The image pair will have varying levels of significant noise (Gaussian and Poisson Noise), and the phantom may be of a different size (due to different xray detector resolutions), position, and rotation. As such I am looking to align with a similarity transform (rotation, scale, translation).
Current Solution
There are several phantoms I am imaging, and I have provided examples of two: one for contrast-noise measurements and another for MTF.
This is an example of the registration for the contrast phantom (pure acrylic block):
Phantom 1 (Fixed), Phantom 1 (Moving), Phantom 1 Aligned (magenta on green view)
And this is for the MTF phantom (acrylic block embedded with highly radiopaque lead):
Phantom 2 (Fixed), Phantom 2 (Moving), Phantom 2 Aligned (magenta on green view)
The registration for images of the MTF phantom, with visibly high-contrast edges and high-contrast numbers is trivial with feature-based registration.
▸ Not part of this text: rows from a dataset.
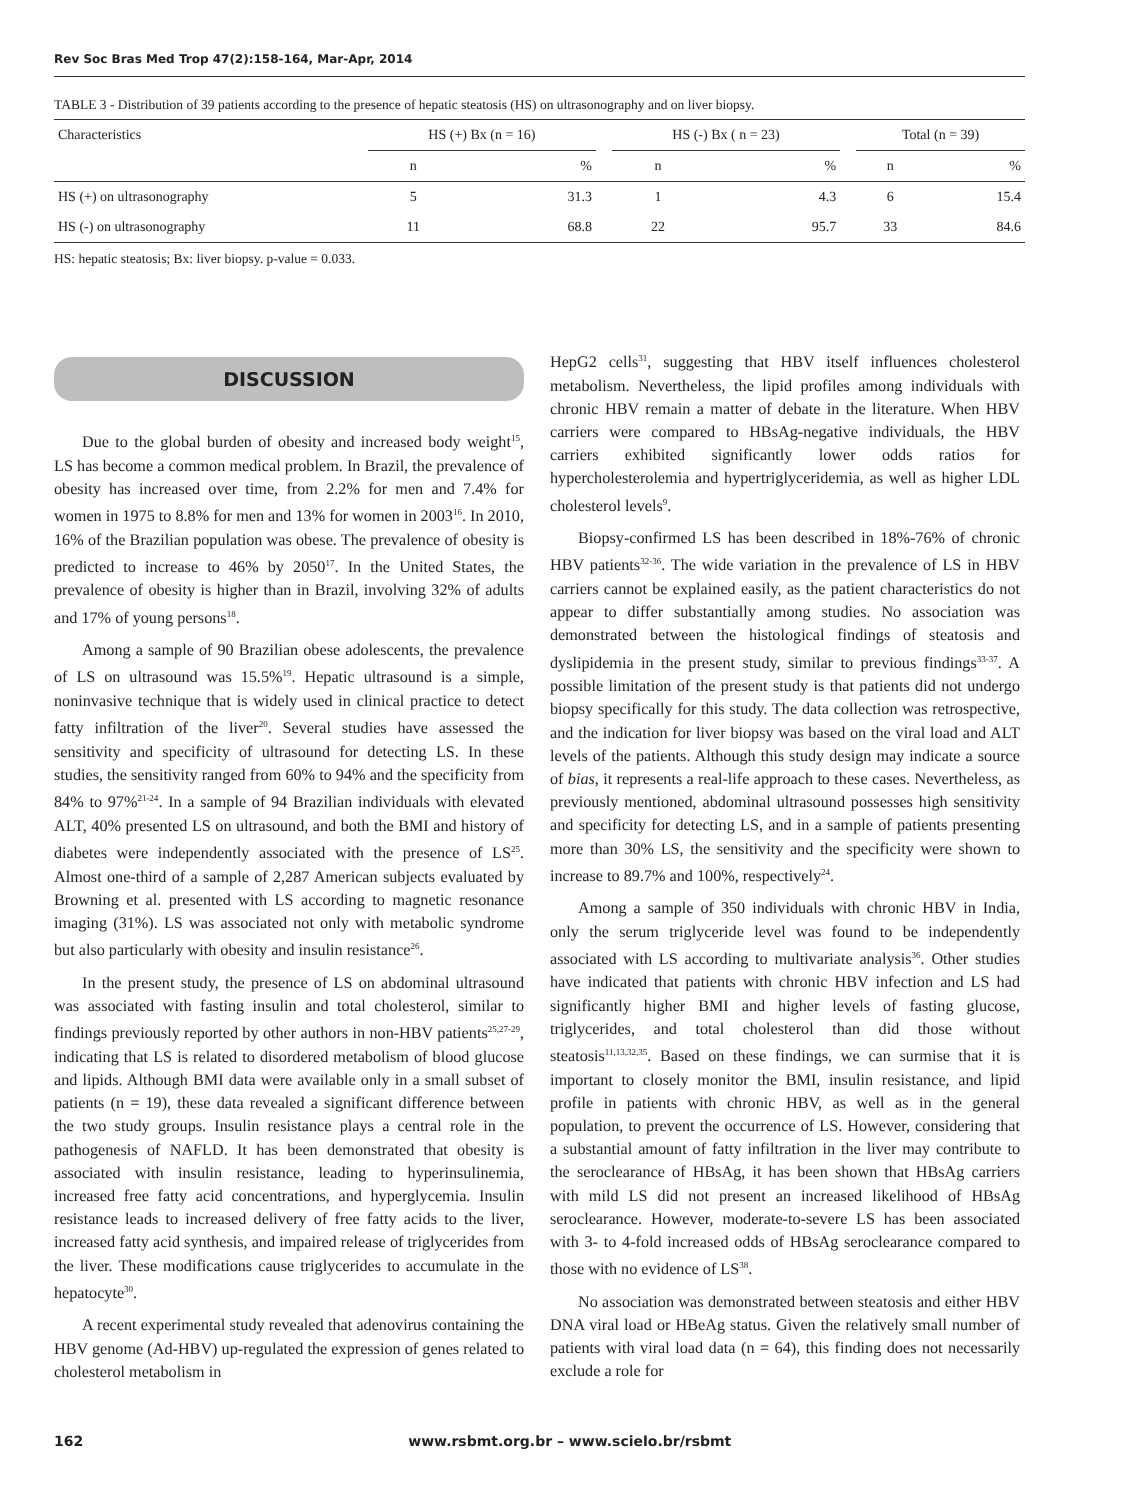Rev Soc Bras Med Trop 47(2):158-164, Mar-Apr, 2014
TABLE 3 - Distribution of 39 patients according to the presence of hepatic steatosis (HS) on ultrasonography and on liver biopsy.
| Characteristics | HS (+) Bx (n = 16) | | | HS (-) Bx ( n = 23) | | | Total (n = 39) | |
| --- | --- | --- | --- | --- | --- | --- | --- | --- |
| | n | % | | n | % | | n | % |
| HS (+) on ultrasonography | 5 | 31.3 | | 1 | 4.3 | | 6 | 15.4 |
| HS (-) on ultrasonography | 11 | 68.8 | | 22 | 95.7 | | 33 | 84.6 |
HS: hepatic steatosis; Bx: liver biopsy. p-value = 0.033.
DISCUSSION
Due to the global burden of obesity and increased body weight<sup>15</sup>, LS has become a common medical problem. In Brazil, the prevalence of obesity has increased over time, from 2.2% for men and 7.4% for women in 1975 to 8.8% for men and 13% for women in 2003<sup>16</sup>. In 2010, 16% of the Brazilian population was obese. The prevalence of obesity is predicted to increase to 46% by 2050<sup>17</sup>. In the United States, the prevalence of obesity is higher than in Brazil, involving 32% of adults and 17% of young persons<sup>18</sup>.
Among a sample of 90 Brazilian obese adolescents, the prevalence of LS on ultrasound was 15.5%<sup>19</sup>. Hepatic ultrasound is a simple, noninvasive technique that is widely used in clinical practice to detect fatty infiltration of the liver<sup>20</sup>. Several studies have assessed the sensitivity and specificity of ultrasound for detecting LS. In these studies, the sensitivity ranged from 60% to 94% and the specificity from 84% to 97%<sup>21-24</sup>. In a sample of 94 Brazilian individuals with elevated ALT, 40% presented LS on ultrasound, and both the BMI and history of diabetes were independently associated with the presence of LS<sup>25</sup>. Almost one-third of a sample of 2,287 American subjects evaluated by Browning et al. presented with LS according to magnetic resonance imaging (31%). LS was associated not only with metabolic syndrome but also particularly with obesity and insulin resistance<sup>26</sup>.
In the present study, the presence of LS on abdominal ultrasound was associated with fasting insulin and total cholesterol, similar to findings previously reported by other authors in non-HBV patients<sup>25,27-29</sup>, indicating that LS is related to disordered metabolism of blood glucose and lipids. Although BMI data were available only in a small subset of patients (n = 19), these data revealed a significant difference between the two study groups. Insulin resistance plays a central role in the pathogenesis of NAFLD. It has been demonstrated that obesity is associated with insulin resistance, leading to hyperinsulinemia, increased free fatty acid concentrations, and hyperglycemia. Insulin resistance leads to increased delivery of free fatty acids to the liver, increased fatty acid synthesis, and impaired release of triglycerides from the liver. These modifications cause triglycerides to accumulate in the hepatocyte<sup>30</sup>.
A recent experimental study revealed that adenovirus containing the HBV genome (Ad-HBV) up-regulated the expression of genes related to cholesterol metabolism in
HepG2 cells<sup>31</sup>, suggesting that HBV itself influences cholesterol metabolism. Nevertheless, the lipid profiles among individuals with chronic HBV remain a matter of debate in the literature. When HBV carriers were compared to HBsAg-negative individuals, the HBV carriers exhibited significantly lower odds ratios for hypercholesterolemia and hypertriglyceridemia, as well as higher LDL cholesterol levels<sup>9</sup>.
Biopsy-confirmed LS has been described in 18%-76% of chronic HBV patients<sup>32-36</sup>. The wide variation in the prevalence of LS in HBV carriers cannot be explained easily, as the patient characteristics do not appear to differ substantially among studies. No association was demonstrated between the histological findings of steatosis and dyslipidemia in the present study, similar to previous findings<sup>33-37</sup>. A possible limitation of the present study is that patients did not undergo biopsy specifically for this study. The data collection was retrospective, and the indication for liver biopsy was based on the viral load and ALT levels of the patients. Although this study design may indicate a source of bias, it represents a real-life approach to these cases. Nevertheless, as previously mentioned, abdominal ultrasound possesses high sensitivity and specificity for detecting LS, and in a sample of patients presenting more than 30% LS, the sensitivity and the specificity were shown to increase to 89.7% and 100%, respectively<sup>24</sup>.
Among a sample of 350 individuals with chronic HBV in India, only the serum triglyceride level was found to be independently associated with LS according to multivariate analysis<sup>36</sup>. Other studies have indicated that patients with chronic HBV infection and LS had significantly higher BMI and higher levels of fasting glucose, triglycerides, and total cholesterol than did those without steatosis<sup>11,13,32,35</sup>. Based on these findings, we can surmise that it is important to closely monitor the BMI, insulin resistance, and lipid profile in patients with chronic HBV, as well as in the general population, to prevent the occurrence of LS. However, considering that a substantial amount of fatty infiltration in the liver may contribute to the seroclearance of HBsAg, it has been shown that HBsAg carriers with mild LS did not present an increased likelihood of HBsAg seroclearance. However, moderate-to-severe LS has been associated with 3- to 4-fold increased odds of HBsAg seroclearance compared to those with no evidence of LS<sup>38</sup>.
No association was demonstrated between steatosis and either HBV DNA viral load or HBeAg status. Given the relatively small number of patients with viral load data (n = 64), this finding does not necessarily exclude a role for
162 www.rsbmt.org.br – www.scielo.br/rsbmt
In MATLAB's Registration Estimator (Image Processing & Computer Vision toolbox), a number of feature-based techniques (MSER, SURF, ORB, and KAZE) perform well in <0.3s: MTF Registration example
For the contrast phantom, feature-based registration does not reliably detect features and when it does, it returns very poor results: SURF Registration
To register the contrast phantom, I am current using a more costly solution (~10s) that looks something like this:
- Normalize the intensity and smooth both images with a bilateral filter (intensity correction is tricky due to differing attenuation characteristics of the phantoms at different photon energies)
- Binarize with Otsu's Threshold (eliminating any connected components aside the largest)
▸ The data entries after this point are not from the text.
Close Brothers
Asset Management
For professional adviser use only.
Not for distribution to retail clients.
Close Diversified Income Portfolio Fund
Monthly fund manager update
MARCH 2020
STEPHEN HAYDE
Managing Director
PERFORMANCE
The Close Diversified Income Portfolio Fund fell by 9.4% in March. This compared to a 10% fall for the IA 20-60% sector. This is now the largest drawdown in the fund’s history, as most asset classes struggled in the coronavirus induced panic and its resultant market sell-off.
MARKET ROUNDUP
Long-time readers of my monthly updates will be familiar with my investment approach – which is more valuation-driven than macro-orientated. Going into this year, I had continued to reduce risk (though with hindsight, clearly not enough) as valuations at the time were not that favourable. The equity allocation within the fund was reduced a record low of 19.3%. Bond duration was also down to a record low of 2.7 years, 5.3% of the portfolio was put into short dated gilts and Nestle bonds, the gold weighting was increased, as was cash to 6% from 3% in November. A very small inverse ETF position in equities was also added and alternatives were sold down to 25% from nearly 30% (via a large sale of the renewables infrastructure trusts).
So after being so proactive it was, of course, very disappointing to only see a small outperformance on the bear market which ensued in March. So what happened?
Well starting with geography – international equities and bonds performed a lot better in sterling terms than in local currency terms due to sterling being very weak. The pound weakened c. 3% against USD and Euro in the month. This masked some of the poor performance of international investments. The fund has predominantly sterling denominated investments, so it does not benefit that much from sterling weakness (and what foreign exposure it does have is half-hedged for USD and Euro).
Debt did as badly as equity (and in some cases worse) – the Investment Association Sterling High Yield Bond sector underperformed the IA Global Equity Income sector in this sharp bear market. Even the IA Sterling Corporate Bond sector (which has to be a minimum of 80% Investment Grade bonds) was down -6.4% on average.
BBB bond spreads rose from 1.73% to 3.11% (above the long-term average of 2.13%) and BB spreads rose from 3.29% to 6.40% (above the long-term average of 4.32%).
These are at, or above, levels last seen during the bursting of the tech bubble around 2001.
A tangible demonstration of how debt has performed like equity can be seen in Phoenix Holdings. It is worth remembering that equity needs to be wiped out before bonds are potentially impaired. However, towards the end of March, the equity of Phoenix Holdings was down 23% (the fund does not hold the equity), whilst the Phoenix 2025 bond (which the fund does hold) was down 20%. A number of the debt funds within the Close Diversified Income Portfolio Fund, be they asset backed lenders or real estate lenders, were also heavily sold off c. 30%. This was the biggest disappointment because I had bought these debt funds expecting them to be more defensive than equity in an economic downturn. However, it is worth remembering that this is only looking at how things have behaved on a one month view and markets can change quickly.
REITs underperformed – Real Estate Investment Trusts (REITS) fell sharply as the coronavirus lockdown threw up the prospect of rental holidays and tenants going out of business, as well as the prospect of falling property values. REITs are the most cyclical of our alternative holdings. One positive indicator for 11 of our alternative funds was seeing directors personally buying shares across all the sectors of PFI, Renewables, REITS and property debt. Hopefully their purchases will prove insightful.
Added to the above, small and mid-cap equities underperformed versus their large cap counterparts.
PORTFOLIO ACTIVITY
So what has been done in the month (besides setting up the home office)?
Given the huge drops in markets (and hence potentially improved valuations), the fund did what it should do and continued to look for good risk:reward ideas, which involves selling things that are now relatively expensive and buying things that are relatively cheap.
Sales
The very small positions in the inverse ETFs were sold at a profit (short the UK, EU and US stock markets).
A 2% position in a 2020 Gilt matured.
- Find the rotation of the fixed image (find the minimum area bounding box of iterative rotations, with correction to orient the top side)
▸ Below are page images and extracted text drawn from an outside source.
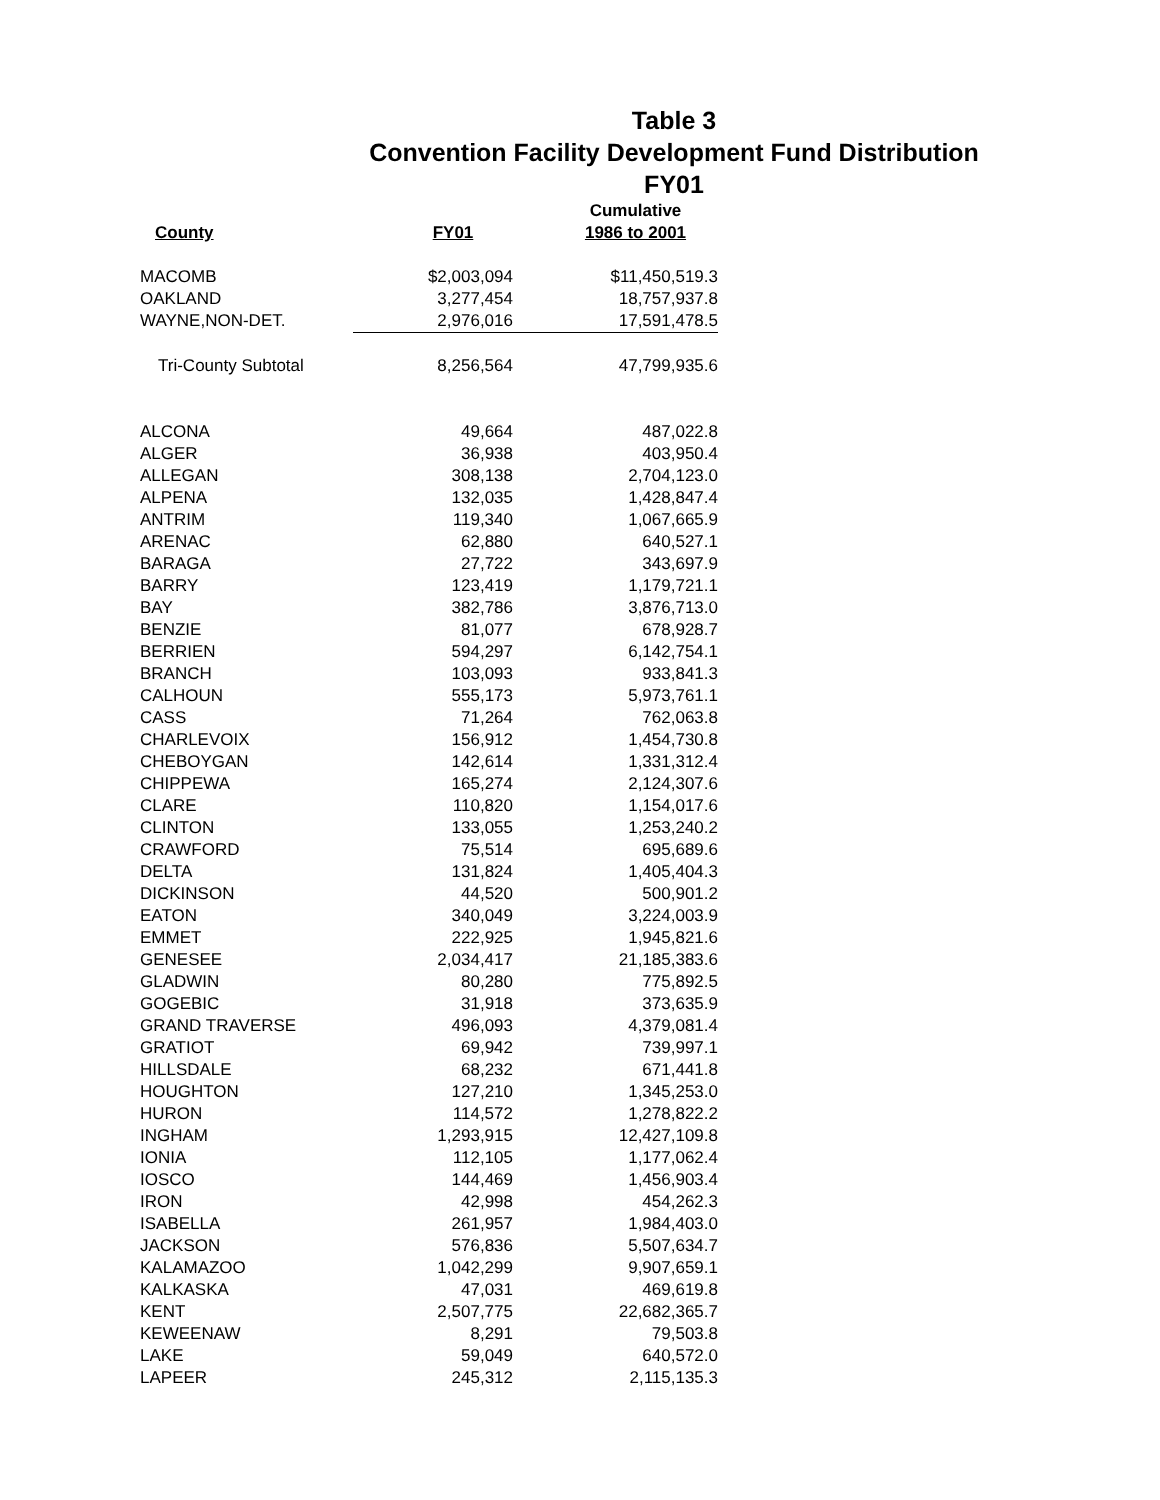Table 3
Convention Facility Development Fund Distribution
FY01
| | | Cumulative |
| --- | --- | --- |
| County | FY01 | 1986 to 2001 |
| MACOMB | $2,003,094 | $11,450,519.3 |
| OAKLAND | 3,277,454 | 18,757,937.8 |
| WAYNE,NON-DET. | 2,976,016 | 17,591,478.5 |
| Tri-County Subtotal | 8,256,564 | 47,799,935.6 |
| ALCONA | 49,664 | 487,022.8 |
| ALGER | 36,938 | 403,950.4 |
| ALLEGAN | 308,138 | 2,704,123.0 |
| ALPENA | 132,035 | 1,428,847.4 |
| ANTRIM | 119,340 | 1,067,665.9 |
| ARENAC | 62,880 | 640,527.1 |
| BARAGA | 27,722 | 343,697.9 |
| BARRY | 123,419 | 1,179,721.1 |
| BAY | 382,786 | 3,876,713.0 |
| BENZIE | 81,077 | 678,928.7 |
| BERRIEN | 594,297 | 6,142,754.1 |
| BRANCH | 103,093 | 933,841.3 |
| CALHOUN | 555,173 | 5,973,761.1 |
| CASS | 71,264 | 762,063.8 |
| CHARLEVOIX | 156,912 | 1,454,730.8 |
| CHEBOYGAN | 142,614 | 1,331,312.4 |
| CHIPPEWA | 165,274 | 2,124,307.6 |
| CLARE | 110,820 | 1,154,017.6 |
| CLINTON | 133,055 | 1,253,240.2 |
| CRAWFORD | 75,514 | 695,689.6 |
| DELTA | 131,824 | 1,405,404.3 |
| DICKINSON | 44,520 | 500,901.2 |
| EATON | 340,049 | 3,224,003.9 |
| EMMET | 222,925 | 1,945,821.6 |
| GENESEE | 2,034,417 | 21,185,383.6 |
| GLADWIN | 80,280 | 775,892.5 |
| GOGEBIC | 31,918 | 373,635.9 |
| GRAND TRAVERSE | 496,093 | 4,379,081.4 |
| GRATIOT | 69,942 | 739,997.1 |
| HILLSDALE | 68,232 | 671,441.8 |
| HOUGHTON | 127,210 | 1,345,253.0 |
| HURON | 114,572 | 1,278,822.2 |
| INGHAM | 1,293,915 | 12,427,109.8 |
| IONIA | 112,105 | 1,177,062.4 |
| IOSCO | 144,469 | 1,456,903.4 |
| IRON | 42,998 | 454,262.3 |
| ISABELLA | 261,957 | 1,984,403.0 |
| JACKSON | 576,836 | 5,507,634.7 |
| KALAMAZOO | 1,042,299 | 9,907,659.1 |
| KALKASKA | 47,031 | 469,619.8 |
| KENT | 2,507,775 | 22,682,365.7 |
| KEWEENAW | 8,291 | 79,503.8 |
| LAKE | 59,049 | 640,572.0 |
| LAPEER | 245,312 | 2,115,135.3 |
- An affine matrix (without shear) is created based on the rotation of the fixed image, size of the fixed bounding box compared to that of the moving, and the location of the top left corner of the fixed bounding box
- This affine matrix is used to create a rough alignment of the two images
- MATLAB's imregister function (OnePlusOneEvolutionary optimizer) is used to refine the transformation with the rough alignment as the initial solution. This creates the final registration
Question
How else could I approach registering the contrast phantom images to improve time performance and accuracy. I am especially interested how to improve feature-based registration on these images. If I embed lead markers within the contrast phantom, feature-based registration should improve greatly, however I am curious from a purely academic standpoint if it is possible without any modifications to the phantom.
More abstractly, I want to learn more about why feature-based detection fails at aligning the contrast phantom images, while excelling on the MTF phantom images. Are there certain feature geometries that feature extraction excels at? Or is the difference in performance between the contrast alignment and MTF alignment less about the geometry, but rather the much greater SNR in the MTF images?